Robert Carver

Nazis and the dark arts

The Nazi war effort relied to an astonishing degree on dowsing, astrology and mysticism, as Eric Kurlander reveals

When he came to power Hitler had a dowser scour the Reich Chancellery for cancerous ‘death rays’. Before flying to Scotland Rudolf Hess had his horoscope drawn up by a personal astrologer. Himmler backed research on the Holy Grail and medieval devil worship (‘Luciferism’) and sent an SS expedition by the explorer Dr Ernst Schafer to Tibet in 1938 to investigate the ancient Indo-German ‘Aryan’ origins of Buddhism. Himmler also founded the SS Witches Division, which collected evidence in eastern Europe in the second world war that Teutonic ‘wise women’ had been persecuted and burnt in a Jewish-Catholic Inquisition plot against volkisch German culture and blood. In 1939 Goebbles sat up late at night reading the prophecies of Nostradamus, which he revealed to an enthusiastic Führer as evidence that the British were soon to be defeated.

One could be forgiven for thinking the above might be the fevered imaginings of a Hollywood schlock movie producer or the midnight fantasies of a pulp-comic writer. In fact they are the sober truth, just part of the immense trove of bizarre material on Nazis and the supernatural that eight years of research by Eric Kurlander has uncovered.

The British had ASDIC or radar to find German U-boats: the German Navy had the Pendulum Dowsing Institute in Berlin.

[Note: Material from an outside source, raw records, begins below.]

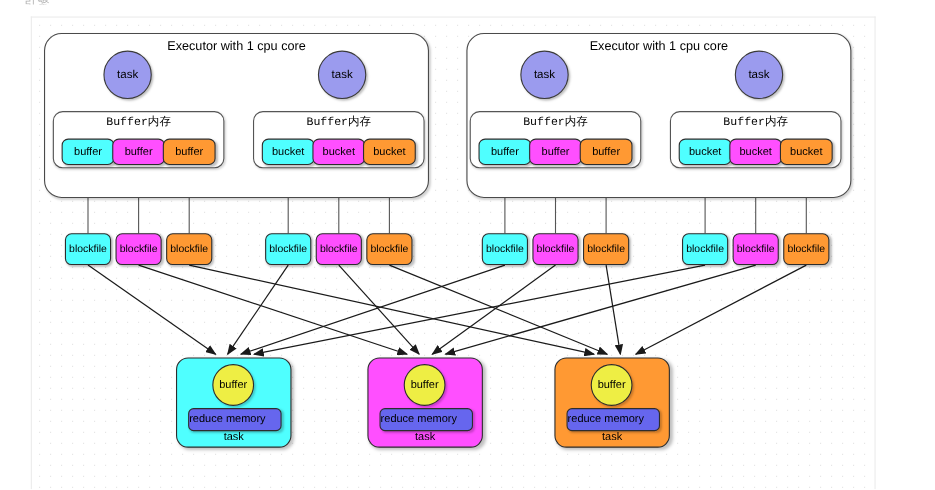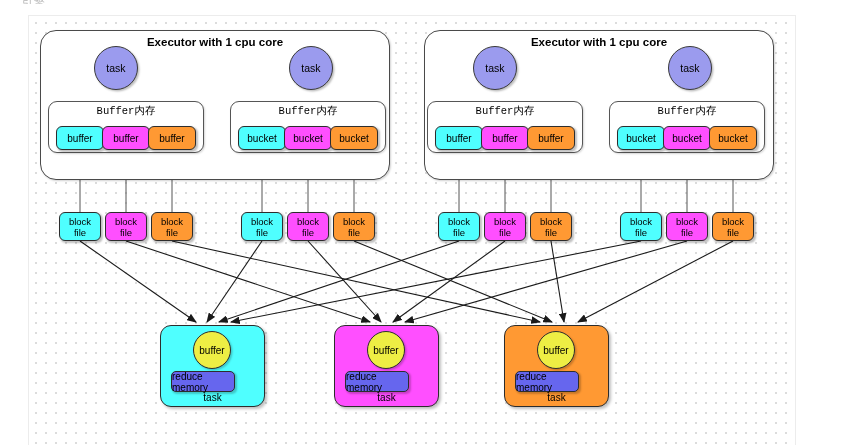--- a/index.html
+++ b/index.html
@@ -65,21 +65,20 @@
     box-shadow: 1px 1px 2px rgba(0,0,0,0.18);
   }
   .executor-label {
     position: absolute;
     top: 5px;
     left: 0;
     width: 100%;
     text-align: center;
     font-size: 11.5px;
     color: #000;
-    font-weight: bold;
   }
   .bufmem {
     position: absolute;
     border: 1.1px solid #555;
     border-radius: 9px;
     background: #ffffff;
     box-sizing: border-box;
     box-shadow: 1px 1px 2px rgba(0,0,0,0.16);
   }
   .bufmem-label {
@@ -122,21 +121,21 @@
     box-shadow: 1.5px 1.5px 2px rgba(0,0,0,0.25);
   }
   .block-box {
     position: absolute;
     width: 42px;
     height: 29px;
     border-radius: 6px;
     border: 1.3px solid #2d2d2d;
     box-sizing: border-box;
     display: flex;
-    flex-direction: column;
+    flex-direction: row;
     align-items: center;
     justify-content: center;
     font-size: 9.5px;
     line-height: 11px;
     color: #000;
     box-shadow: 1.5px 1.5px 2px rgba(0,0,0,0.25);
   }
   .reduce-task {
     position: absolute;
     width: 105px;
@@ -160,21 +159,21 @@
     align-items: center;
     justify-content: center;
     font-size: 10px;
     color: #000;
     box-shadow: 1.5px 1.5px 2px rgba(0,0,0,0.22);
   }
   .reduce-mem {
     position: absolute;
     left: 10px;
     top: 45px;
-    width: 64px;
+    width: 85px;
     height: 21px;
     border-radius: 5px;
     background: #6666ee;
     border: 1.3px solid #2d2d2d;
     box-sizing: border-box;
     display: flex;
     align-items: center;
     font-size: 10px;
     color: #000;
     box-shadow: 1.5px 1.5px 2px rgba(0,0,0,0.22);

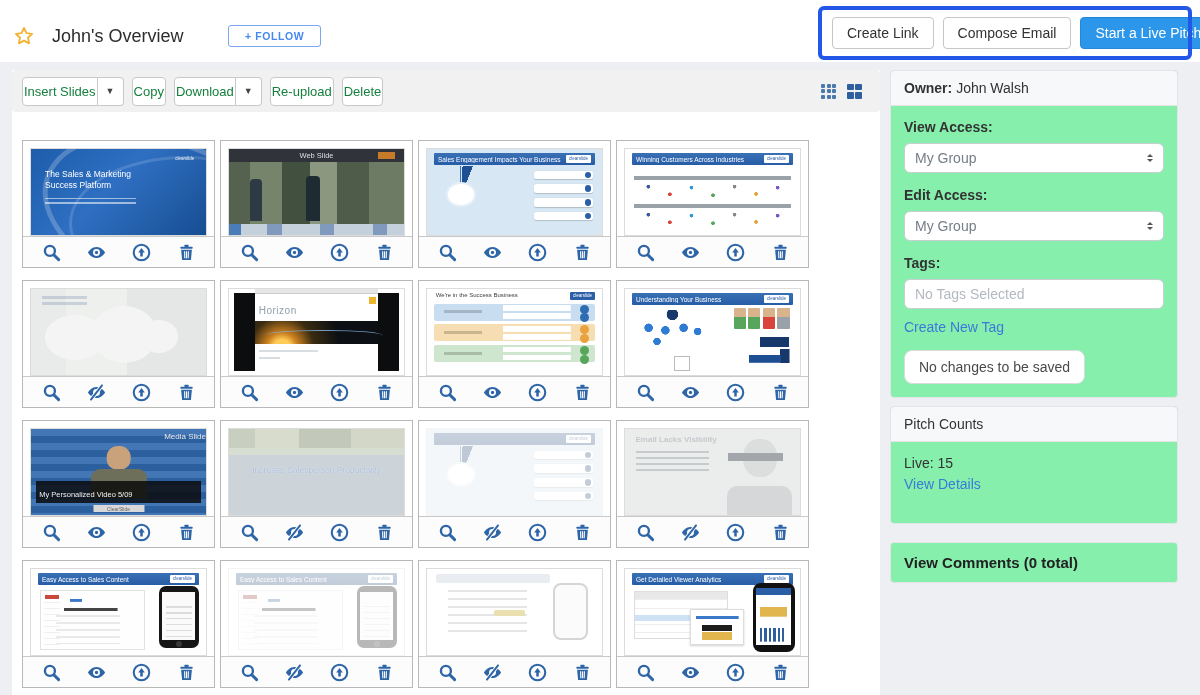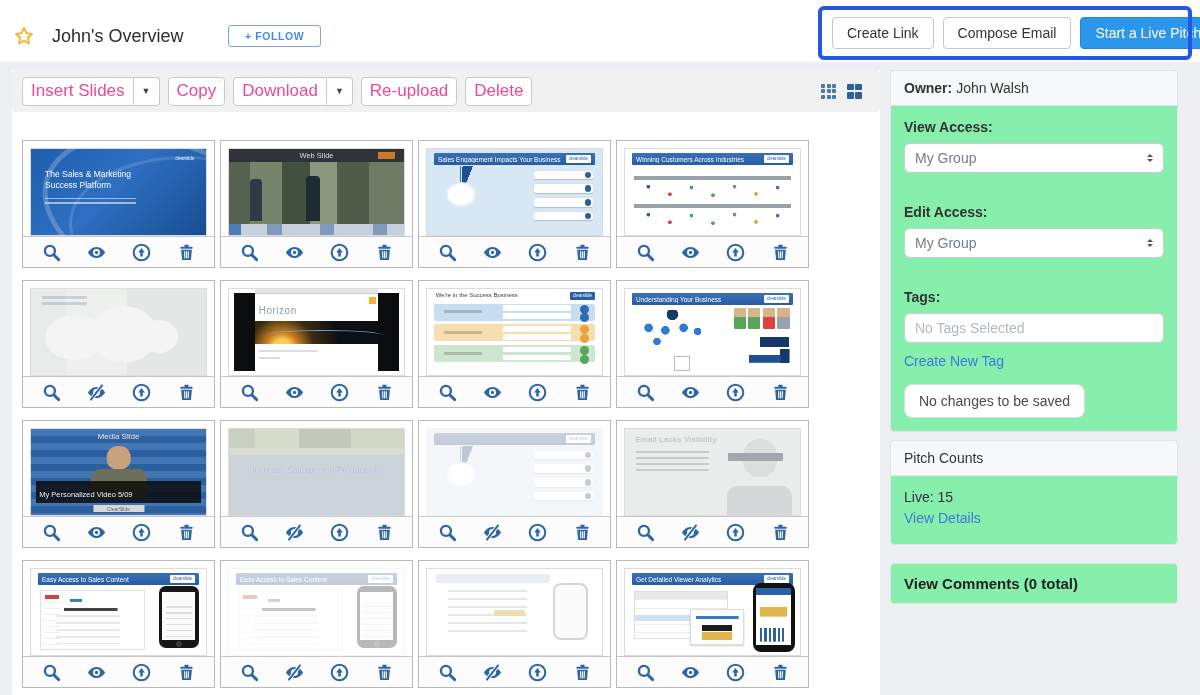--- a/index.html
+++ b/index.html
@@ -9,21 +9,21 @@
   .hdr-star{position:absolute;left:13px;top:25px;width:22px;height:22px;color:#f2b233}
   .page-title{position:absolute;left:52px;top:26px;font-size:18px;font-weight:500;color:#2d2d2d}
   .follow-btn{position:absolute;left:228px;top:25px;background:#fff;border:1px solid #7aa6f2;border-radius:3px;color:#4688f1;font-size:10.5px;font-weight:bold;letter-spacing:.6px;padding:4px 16px;cursor:pointer;font-family:inherit}
   .top-actions{position:absolute;top:17px;left:832px;display:flex;gap:9px}
   .btn{background:#fff;border:1px solid #c6c6c6;border-radius:4px;color:#333;font-size:14px;padding:7px 14px;cursor:pointer;font-family:inherit;white-space:nowrap}
   .btn.primary{background:#2b96ea;border-color:#2488da;color:#fff}
   .highlight-box{position:absolute;left:818px;top:6px;width:374px;height:54px;border:4px solid #2257e7;border-radius:6px;pointer-events:none}
   
   .left-panel{position:absolute;left:12px;top:70px;width:868px;height:625px;background:#fff}
   .toolbar{position:absolute;left:0;top:0;width:100%;height:42px;background:#f1f1f1;border-radius:4px;display:flex;align-items:center;padding:0 10px;gap:8px}
-  .tbtn{background:#fff;border:1px solid #c9c9c9;border-radius:4px;color:#ec4899;font-size:17px;height:29px;padding:0 8px;cursor:pointer;font-family:inherit;white-space:nowrap}
+  .tbtn{background:#fff;border:1px solid #c9c9c9;border-radius:4px;color:#15803d;font-size:13px;height:29px;padding:0 1px;cursor:pointer;font-family:inherit;white-space:nowrap}
   .btn-group{display:flex}
   .btn-group .tbtn.main{border-radius:4px 0 0 4px}
   .btn-group .tbtn.caret{border-radius:0 4px 4px 0;border-left:none;width:26px;padding:0;font-size:9px;color:#444}
   .view-icons{margin-left:auto;display:flex;gap:11px;align-items:center;padding-right:8px}
   .grid9,.grid4{display:grid;gap:1.5px;cursor:pointer}
   .grid9{width:15px;height:15px;grid-template-columns:repeat(3,1fr)}
   .grid4{width:15px;height:15px;grid-template-columns:repeat(2,1fr)}
   .grid9 i{background:#4a7aa9;border-radius:1px}
   .grid4 i{background:#2f5f9e;border-radius:1px}
   
@@ -101,21 +101,21 @@
     radial-gradient(circle at 68% 48%,#2e7bd6 4px,transparent 4.5px),
     radial-gradient(circle at 88% 58%,#2e7bd6 3.5px,transparent 4px),
     radial-gradient(circle at 30% 85%,#2e7bd6 3.5px,transparent 4px)}
   .dg-avatars{position:absolute;right:6%;top:22%;width:32%;height:24%;display:flex;gap:2.5px}
   .dg-avatars i{flex:1;border-radius:1px;background:linear-gradient(#d9b38c 45%,var(--c) 45%)}
   .a-g{--c:#58a55c}.a-r{--c:#d9453a}.a-n{--c:#9aa2a9}
   .dg-devices{position:absolute;right:6%;top:56%;width:30%;height:30%;background-image:linear-gradient(#16386b,#16386b),linear-gradient(#1e4f93,#1e4f93),linear-gradient(#16386b,#16386b);background-size:55% 40%,60% 30%,18% 55%;background-position:100% 0,60% 100%,100% 100%;background-repeat:no-repeat}
   .dg-doc{position:absolute;left:28%;bottom:5%;width:9%;height:17%;background:#fff;border:1px solid #bbb}
   
   .v-video{background:repeating-linear-gradient(180deg,#4276b5 0 7px,#2c5f9e 7px 14px)}
-  .v-video .s-title{position:absolute;top:3%;left:0;right:0;text-align:center;color:#e8e8e8;font-size:8px}
+  .v-video .s-title{position:absolute;top:3%;left:0;right:0;text-align:right;color:#e8e8e8;font-size:8px}
   .vd-man{position:absolute;left:50%;top:20%;transform:translateX(-50%);width:32%;height:60%}
   .vd-man::before{content:"";position:absolute;left:50%;top:0;transform:translateX(-50%);width:44%;height:46%;background:#c9a27c;border-radius:45%}
   .vd-man::after{content:"";position:absolute;left:0;bottom:0;width:100%;height:56%;background:#6e6f5a;border-radius:9px 9px 0 0}
   .vd-cap{position:absolute;left:3%;right:3%;top:61%;background:rgba(8,8,8,.83);padding:2px 3px}
   .vd-cap .s-sub{color:#f0f0f0;font-size:7.5px}
   .vd-wm{position:absolute;bottom:3%;left:50%;transform:translateX(-50%);background:#d9d9d9;color:#666;font-size:5px;padding:.5px 14px;white-space:nowrap}
   
   .ap-doc{position:absolute;left:5%;top:24%;width:60%;bottom:6%;background:#fefefe;border:1px solid #e2e2e2;background-image:
     linear-gradient(#c94a3d,#c94a3d),linear-gradient(#444,#444),linear-gradient(#3a78c9,#3a78c9),
     repeating-linear-gradient(180deg,#e9e9e9 0 1.5px,transparent 1.5px 7px),
@@ -159,21 +159,21 @@
   .v-fd::before{content:"";position:absolute;left:5%;top:6%;right:30%;height:10%;background:#e9edf2;border-radius:2px}
   .fd-lines{position:absolute;left:12%;top:24%;width:45%;height:50%;background:repeating-linear-gradient(180deg,#e3e5e7 0 2px,transparent 2px 8px)}
   .fd-pill{position:absolute;left:38%;top:48%;width:18%;height:7%;background:#eadfae;border-radius:2px}
   .fd-phone{position:absolute;right:8%;top:16%;width:20%;height:66%;border:2px solid #d3d5d7;border-radius:8px;background:#fbfbfb}
   
   .sidebar{position:absolute;left:890px;top:70px;width:288px}
   .panel{background:#86efac;border:1px solid #e1e4e8;border-radius:4px;overflow:hidden}
   .panel-hd{background:#f7f8f9;border-bottom:1px solid #e5e5e5;padding:9px 13px;font-size:14px;color:#333}
   .panel-bd{padding:13px}
   .lbl{font-weight:bold;font-size:14px;color:#333;margin-bottom:8px}
-  .sel{position:relative;height:30px;border:1px solid #c9ced4;border-radius:6px;background:#fff;display:flex;align-items:center;padding:0 10px;font-size:14px;color:#757d86;margin-bottom:31px;cursor:pointer}
+  .sel{position:relative;height:30px;border:1px solid #c9ced4;border-radius:6px;background:#fff;display:flex;align-items:center;padding:0 10px;font-size:14px;color:#757d86;margin-bottom:14px;cursor:pointer}
   .sel .spin{margin-left:auto;display:flex;flex-direction:column;gap:1px}
   .sel .spin::before,.sel .spin::after{content:"";border:3.5px solid transparent}
   .sel .spin::before{border-bottom-color:#555;margin-bottom:1px}
   .sel .spin::after{border-top-color:#555}
   .txt{width:100%;height:30px;border:1px solid #c9ced4;border-radius:6px;padding:0 10px;font-size:14px;font-family:Liberation Sans, sans-serif;color:#333}
   .txt::placeholder{color:#b3b9c0}
   .link{color:#3b7ad9;font-size:14px;text-decoration:none;cursor:pointer;display:inline-block}
   .mt10{margin-top:10px}.mt14{margin-top:14px}
   .ghost-btn{background:#fff;border:1px solid #d9dcdf;border-radius:8px;color:#4a4a4a;font-size:14px;padding:8px 14px;font-family:inherit}
   .pc-line{font-size:14px;color:#333;line-height:1.5}
@@ -843,21 +843,21 @@
       <input class="txt" placeholder="No Tags Selected" style="">
       <a class="link mt10">Create New Tag</a>
       <div class="mt14">
         <button class="ghost-btn">No changes to be saved</button>
       </div>
     </div>
   </div>
   <div class="gap8"></div>
   <div class="panel">
     <div class="panel-hd">Pitch Counts</div>
-    <div class="panel-bd" style="padding-top:11px;padding-bottom:15px">
+    <div class="panel-bd" style="padding-top:11px;padding-bottom:28px">
       <div class="pc-line">
         <span>Live: </span>
         <span>15</span>
       </div>
       <div class="pc-line">
         <a class="link">View Details</a>
       </div>
     </div>
   </div>
   <div class="gap18"></div>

Here, over a large map of the Atlantic, a one-inch model battleship was moved about, as an expert in pendulum-dowsing swung a metal diviner on string above the map, watched by fascinated German admirals. If the pendulum dowser ‘reacted’ over the toy ship this indicated a genuine British battleship in the vicinity.

The Germans had convinced themselves that the British were finding U-boats by pendulum dowsing. After Mussolini was toppled and arrested, Operation Mars was launched: 40 experienced astrologers, tarot-card readers, magicians and dowsers were released from concentration camps and installed in a villa in Berlin’s Wannsee, under the leadership of top magician Wilhelm Wulf.